# Selling jerky with in state



## ajb2320 (Sep 23, 2011)

Does any one no the rules and regulations if I want to sale beef jerky at flea markets sportsmen clubs farmers markets or festivals. Everything I look at is very confusing. Everything I do would be within my state of pennsylvannia. One thing says I need to be federally inspected one place says only if your going to sale out of state. One thing says I just need to have my kitchen registered from the state. One place says if I make it and sale it to some one else to be sold again I have to be federally inspected.. Very confusing. Any info would help.
Thanks
Allen


----------



## chef willie (Sep 23, 2011)

I'm in Oregon...probably a little different, maybe not. I inquired into the sale of my que sauce a few years ago & had to be inspected by the Fed Dept of Ag and have a local license as well. Lot of hoops to jump through with the Fed but eventually I got the license. Also had to have batches of my sauce tested by an independent food lab for safety & submit those reports. The Fed should have a local office somewhere near you that you could call & inquire directly. The Fed supercedes any local, state requirements so I would start there and rely on no ones info. I believe anything having to do with the resale of meat products has be Fed inspected. IF you proceed with the venture make sure you are protected by becoming a LLC and have product liability insurance up the whazoo in case somebody makes a claim against you.


----------



## ajb2320 (Sep 23, 2011)

Thanks for some info.. Anything helps. From what I was explained a while back was if I only sale from my kitchen or facility that I didn't have to be federally inspected, but as soon as I sale to other super markets then I have to be federally inspected. If that is the case then an inspector would have to be at my place everytime I slice the meat.  For the 60-100lbs of meat I would do it would not be cost effective.


----------



## DanMcG (Sep 23, 2011)

Check with you local Ag and Markets. Lots of reg's for making products to sell, even rub mixes are regulated and inspected.
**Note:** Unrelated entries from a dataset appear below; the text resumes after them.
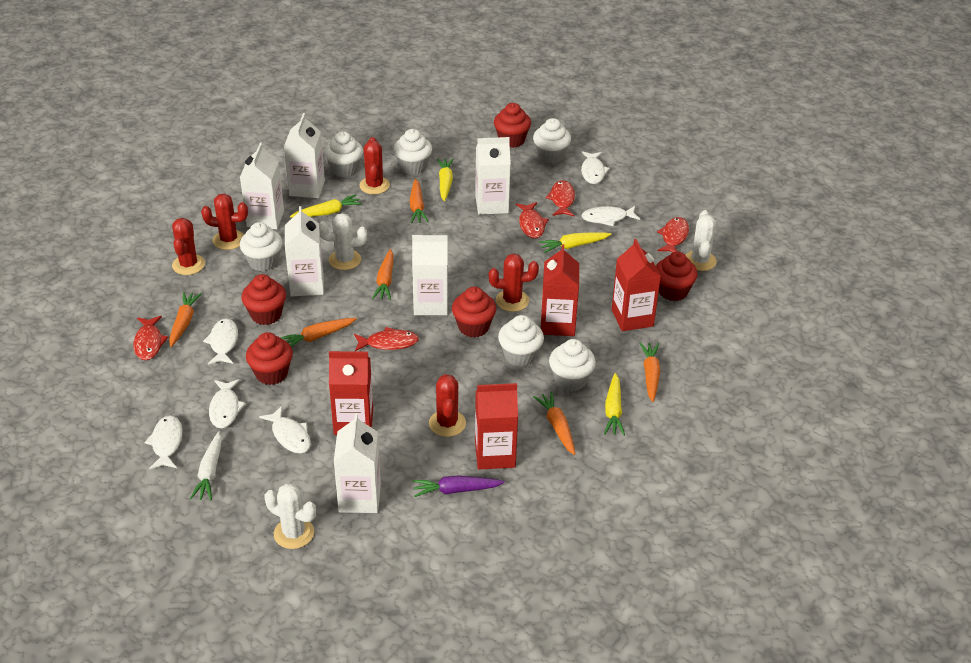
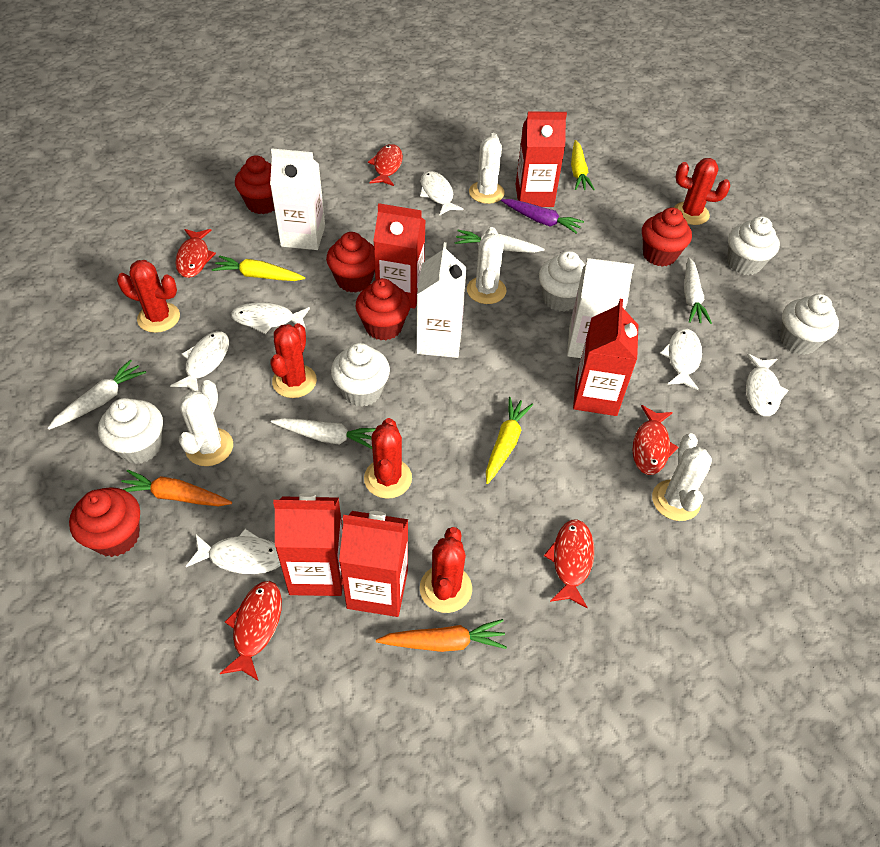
orange carrot: 6 -> 2
red carton: 4 -> 5
white cactus: 3 -> 4
white carrot: 1 -> 4
white carton: 6 -> 3
white cupcake: 6 -> 5
yellow carrot: 4 -> 3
Here in NY forget making something out of your home kitchen and I bet that's a fed reg...


----------



## roller (Sep 23, 2011)

Around here people peddle homemade food all the time to these quick stops and at flea markets and garage sales...I know one guy that makes 3 grand a month peddling Brownies wrapped in seran wrap...


----------



## eman (Sep 23, 2011)

Here in louisiana your kitchen has to be inspected and your house kitchen won't pass. has to be commercial kitchen.

1 million blanket bond will cost you  but you have to have it . every tool and step must be approved. temps of freezers and fridges must be monitored.

 This is to do it legally, Got guys out on the corner selling some mighty good ribs that have never heard of an inspector. but they run the risk of losing everything they own???


----------